Jan 03, 2018 News
By Abena Rockcliffe-Campbell
The government has finally released the oil contract it signed with ExxonMobil over a year ago and the views about the contract are now being aired far and wide.
Some commentators have condemned the government for signing on to such a contract. However, political scientist, Dr. David Hinds, is of the opinion that the government really could not have done better for the nation.
He said that ExxonMobil is very much aware of Guyana’s desperation and knows that the country would be hard pressed to do much better.
He said, “I think we got the kind of contract that any government which negotiates from a position of relative weakness would be able to squeeze out—from the royalty to the signing bonus, to the tax and other concessions, we have guaranteed ExxonMobil.”
Dr. Hinds said that as much as Guyanese would have liked to see a better contract, “We have to be realistic.”
The political scientist noted that the government went into the negotiations as an inexperienced actor on these matters.
“Further, we negotiated as a country that is politically divided, desperate for something to get our foot in the door and desperate for revenue that we would not normally have. And, our government understandably wanted something big before the next election.”
He continued, “When the company sitting at the other side of the table knows that, they would logically offer as little as possible and demand as much as possible. As the Exxon man hinted, the new kid on the block is never in a position to demand much. We just have to live with that reality and move on.”
Dr. Hinds admitted that the government could have got at least a few better provisions were it better prepared, better informed and adopted a more national approach to the matter. But, from Hinds’s view point, that reality “is now water under the bridge.”
He said, “I think we should give the government a break on this first contract.

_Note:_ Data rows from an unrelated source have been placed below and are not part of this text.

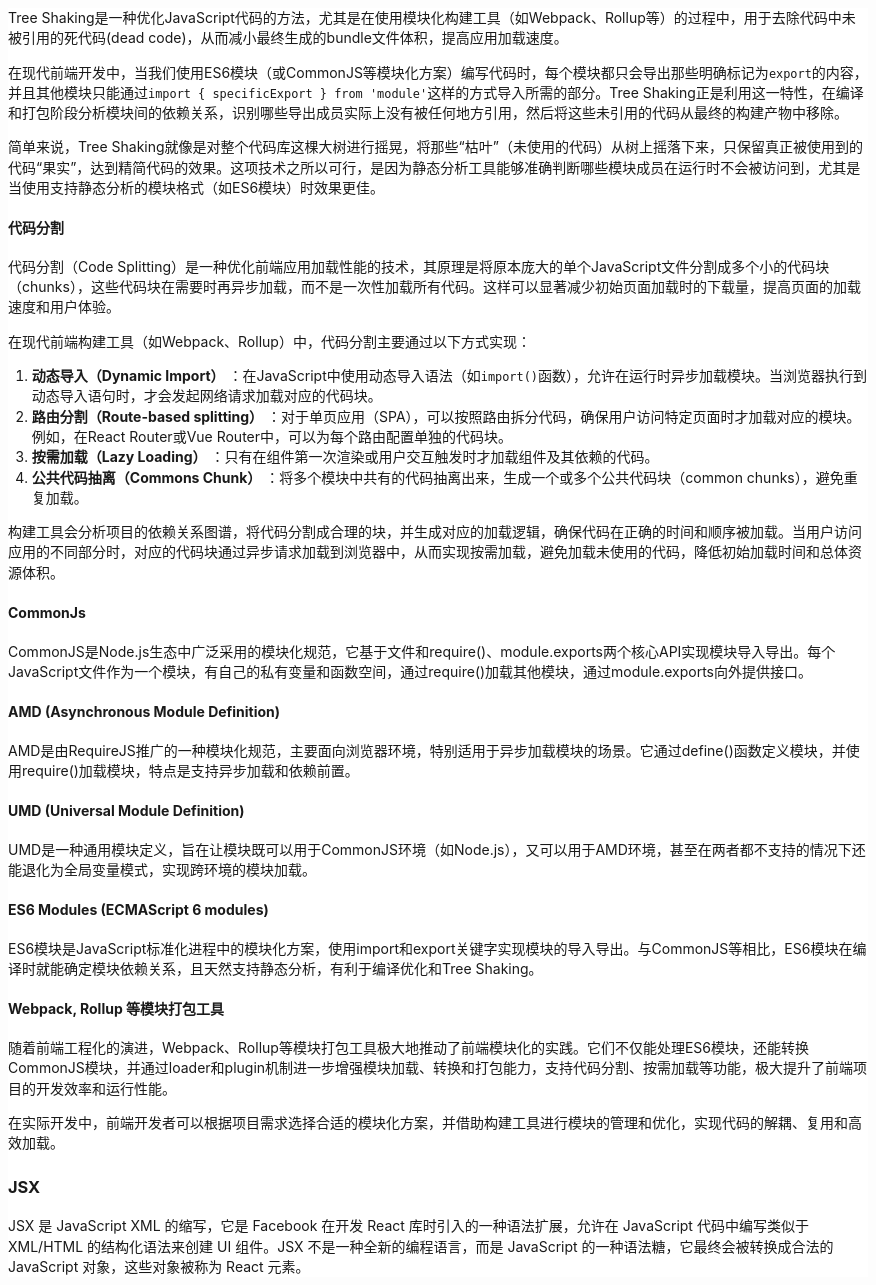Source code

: Tree Shaking是一种优化JavaScript代码的方法，尤其是在使用模块化构建工具（如Webpack、Rollup等）的过程中，用于去除代码中未被引用的死代码(dead code)，从而减小最终生成的bundle文件体积，提高应用加载速度。

在现代前端开发中，当我们使用ES6模块（或CommonJS等模块化方案）编写代码时，每个模块都只会导出那些明确标记为`export`的内容，并且其他模块只能通过`import { specificExport } from 'module'`这样的方式导入所需的部分。Tree Shaking正是利用这一特性，在编译和打包阶段分析模块间的依赖关系，识别哪些导出成员实际上没有被任何地方引用，然后将这些未引用的代码从最终的构建产物中移除。

简单来说，Tree Shaking就像是对整个代码库这棵大树进行摇晃，将那些“枯叶”（未使用的代码）从树上摇落下来，只保留真正被使用到的代码“果实”，达到精简代码的效果。这项技术之所以可行，是因为静态分析工具能够准确判断哪些模块成员在运行时不会被访问到，尤其是当使用支持静态分析的模块格式（如ES6模块）时效果更佳。

#### 代码分割

代码分割（Code Splitting）是一种优化前端应用加载性能的技术，其原理是将原本庞大的单个JavaScript文件分割成多个小的代码块（chunks），这些代码块在需要时再异步加载，而不是一次性加载所有代码。这样可以显著减少初始页面加载时的下载量，提高页面的加载速度和用户体验。

在现代前端构建工具（如Webpack、Rollup）中，代码分割主要通过以下方式实现：

1.  **动态导入（Dynamic Import）** ：在JavaScript中使用动态导入语法（如`import()`函数），允许在运行时异步加载模块。当浏览器执行到动态导入语句时，才会发起网络请求加载对应的代码块。
1.  **路由分割（Route-based splitting）** ：对于单页应用（SPA），可以按照路由拆分代码，确保用户访问特定页面时才加载对应的模块。例如，在React Router或Vue Router中，可以为每个路由配置单独的代码块。
1.  **按需加载（Lazy Loading）** ：只有在组件第一次渲染或用户交互触发时才加载组件及其依赖的代码。
1.  **公共代码抽离（Commons Chunk）** ：将多个模块中共有的代码抽离出来，生成一个或多个公共代码块（common chunks），避免重复加载。

构建工具会分析项目的依赖关系图谱，将代码分割成合理的块，并生成对应的加载逻辑，确保代码在正确的时间和顺序被加载。当用户访问应用的不同部分时，对应的代码块通过异步请求加载到浏览器中，从而实现按需加载，避免加载未使用的代码，降低初始加载时间和总体资源体积。

#### CommonJs

CommonJS是Node.js生态中广泛采用的模块化规范，它基于文件和require()、module.exports两个核心API实现模块导入导出。每个JavaScript文件作为一个模块，有自己的私有变量和函数空间，通过require()加载其他模块，通过module.exports向外提供接口。

#### AMD (Asynchronous Module Definition)

AMD是由RequireJS推广的一种模块化规范，主要面向浏览器环境，特别适用于异步加载模块的场景。它通过define()函数定义模块，并使用require()加载模块，特点是支持异步加载和依赖前置。

#### UMD (Universal Module Definition)

UMD是一种通用模块定义，旨在让模块既可以用于CommonJS环境（如Node.js），又可以用于AMD环境，甚至在两者都不支持的情况下还能退化为全局变量模式，实现跨环境的模块加载。

#### ES6 Modules (ECMAScript 6 modules)

ES6模块是JavaScript标准化进程中的模块化方案，使用import和export关键字实现模块的导入导出。与CommonJS等相比，ES6模块在编译时就能确定模块依赖关系，且天然支持静态分析，有利于编译优化和Tree Shaking。

#### Webpack, Rollup 等模块打包工具

随着前端工程化的演进，Webpack、Rollup等模块打包工具极大地推动了前端模块化的实践。它们不仅能处理ES6模块，还能转换CommonJS模块，并通过loader和plugin机制进一步增强模块加载、转换和打包能力，支持代码分割、按需加载等功能，极大提升了前端项目的开发效率和运行性能。

在实际开发中，前端开发者可以根据项目需求选择合适的模块化方案，并借助构建工具进行模块的管理和优化，实现代码的解耦、复用和高效加载。



### JSX

JSX 是 JavaScript XML 的缩写，它是 Facebook 在开发 React 库时引入的一种语法扩展，允许在 JavaScript 代码中编写类似于 XML/HTML 的结构化语法来创建 UI 组件。JSX 不是一种全新的编程语言，而是 JavaScript 的一种语法糖，它最终会被转换成合法的 JavaScript 对象，这些对象被称为 React 元素。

However, going forward, they have to learn from the errors here. This, for me, is the test—given what you now know; how do you set yourself up for better?
“How do you now develop the kind of leverage that is needed to negotiate with multinational corporations? In other words, how do you use the little you now have to get more as you move forward?”
Dr. Hinds said that Government would do well not ignoring the opportunity it now has to redeem itself. He said that in future negotiations, the government must place emphasis on having a strong national front.
“I still think that small countries like ours are always vulnerable in these negotiations but that vulnerability is exaggerated when you do not have a strong nationalist front at the negotiating table. I still believe a negotiating strategy and team that have the support of the broad political spectrum stand a better chance of getting more for the country.
“This was the biggest error with this first contract and should not be repeated. The other big error was of course the secrecy surrounding the entire process,” said Dr. Hinds.